Public Interest Company

Another important conceptual issue relates to the status of companies. Our law allows for the incorporation of private and public companies and for the time being the principal practical difference relates to disclosure for purposes of filing with the Registrar of Companies. However, it seems to be the appropriate time for us to consider a new category called the public interest company. Let us take an example. Company A is a public company which is carrying on banking business and has total deposits of say $1Bn. Company B which is in the same business and has total deposits of $ a private company. Should the law treat company B as less important than company A which is so much smaller? There are several companies which can come within the category “public interest company” including utilities, companies conducting financial and insurance business and the private subsidiaries of public companies. Indeed as we have noted before in these columns some jurisdictions deem any subsidiary of a public company itself a public company.

Failure of Self-Regulation

Much has been said in these columns and by Dr. Clive Thomas about that the accounting profession and few will say that the low regard which the public has for the profession is without justification. Unfortunately, the profession in Guyana as indeed the Caribbean is yet to put reform on its agenda. The profession has and continues to be self-regulated meaning that it makes its own rules, prescribes its own standards and therefore ought to ensure that its members comply with them. In practice this is a joke and accountants have shown themselves as no less hustlers than the sharp businessmen. Self-regulation has failed in every developed country.

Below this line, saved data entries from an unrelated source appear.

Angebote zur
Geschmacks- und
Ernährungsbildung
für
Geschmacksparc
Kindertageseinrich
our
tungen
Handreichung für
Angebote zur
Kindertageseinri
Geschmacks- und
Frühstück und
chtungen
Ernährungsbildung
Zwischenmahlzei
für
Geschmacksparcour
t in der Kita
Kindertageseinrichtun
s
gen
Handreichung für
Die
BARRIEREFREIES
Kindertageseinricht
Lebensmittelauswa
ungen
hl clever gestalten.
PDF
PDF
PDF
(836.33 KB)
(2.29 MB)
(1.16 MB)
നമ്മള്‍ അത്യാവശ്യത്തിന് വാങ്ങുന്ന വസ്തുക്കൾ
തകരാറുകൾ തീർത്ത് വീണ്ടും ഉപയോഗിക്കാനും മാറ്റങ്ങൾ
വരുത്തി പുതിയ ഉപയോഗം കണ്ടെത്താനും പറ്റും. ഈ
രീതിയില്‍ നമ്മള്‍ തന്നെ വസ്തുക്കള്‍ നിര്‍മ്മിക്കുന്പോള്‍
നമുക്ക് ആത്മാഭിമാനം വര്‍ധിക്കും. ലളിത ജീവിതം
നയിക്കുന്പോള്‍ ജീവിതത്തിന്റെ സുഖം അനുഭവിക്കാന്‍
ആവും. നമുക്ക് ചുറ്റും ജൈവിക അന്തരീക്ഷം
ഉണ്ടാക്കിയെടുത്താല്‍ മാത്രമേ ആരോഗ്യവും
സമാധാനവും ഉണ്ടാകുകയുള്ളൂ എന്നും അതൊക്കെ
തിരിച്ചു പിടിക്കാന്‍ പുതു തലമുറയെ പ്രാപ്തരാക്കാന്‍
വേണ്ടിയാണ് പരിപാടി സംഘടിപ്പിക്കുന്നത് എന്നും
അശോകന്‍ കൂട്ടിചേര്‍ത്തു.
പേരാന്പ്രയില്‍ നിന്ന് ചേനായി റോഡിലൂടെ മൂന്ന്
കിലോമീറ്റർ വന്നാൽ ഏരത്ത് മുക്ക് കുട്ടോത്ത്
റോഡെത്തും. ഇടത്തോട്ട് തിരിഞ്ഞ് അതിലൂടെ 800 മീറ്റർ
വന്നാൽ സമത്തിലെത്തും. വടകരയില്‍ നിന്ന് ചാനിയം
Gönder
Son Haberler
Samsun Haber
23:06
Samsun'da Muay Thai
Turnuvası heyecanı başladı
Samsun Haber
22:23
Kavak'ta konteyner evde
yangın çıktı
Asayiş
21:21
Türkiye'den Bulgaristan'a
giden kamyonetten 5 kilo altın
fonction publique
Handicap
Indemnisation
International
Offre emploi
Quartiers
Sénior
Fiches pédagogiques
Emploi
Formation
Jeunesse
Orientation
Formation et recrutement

The USA has responded to Enron by the introduction of sweeping legislation to regulate the profession through a Public Company Accounting Oversight Board with powers to register accounting firms, prescribe and enforce standards through heavy penalties. Jamaica had such a Board since the seventies but that did not prevent one of the costliest collapses of the financial system in the Caribbean. It has resuscitated and strengthened the Board which would probably be a model for Guyana. Doing nothing is not an option and the public should call for some reform of the profession.


It is evident that the current system of regulating business does not work and leaves the door wide open for abuses to be perpetrated by those scoundrels referred to by Dr. Thomas. We have had a number of warnings of the potential for disaster that the existing culture sustains and pre-emptive action is needed before another business scandal rocks a system that is ill prepared to withstand any major negative event, yet everyone is too busy to seriously address the situation. A good place to start would be to identify who is really responsible for ensuring effective regulation of companies in Guyana. We cannot continue to wallow in this blissful backwardness or we will never be able to provide Guyanese with the economic security that is a necessary ingredient of stability.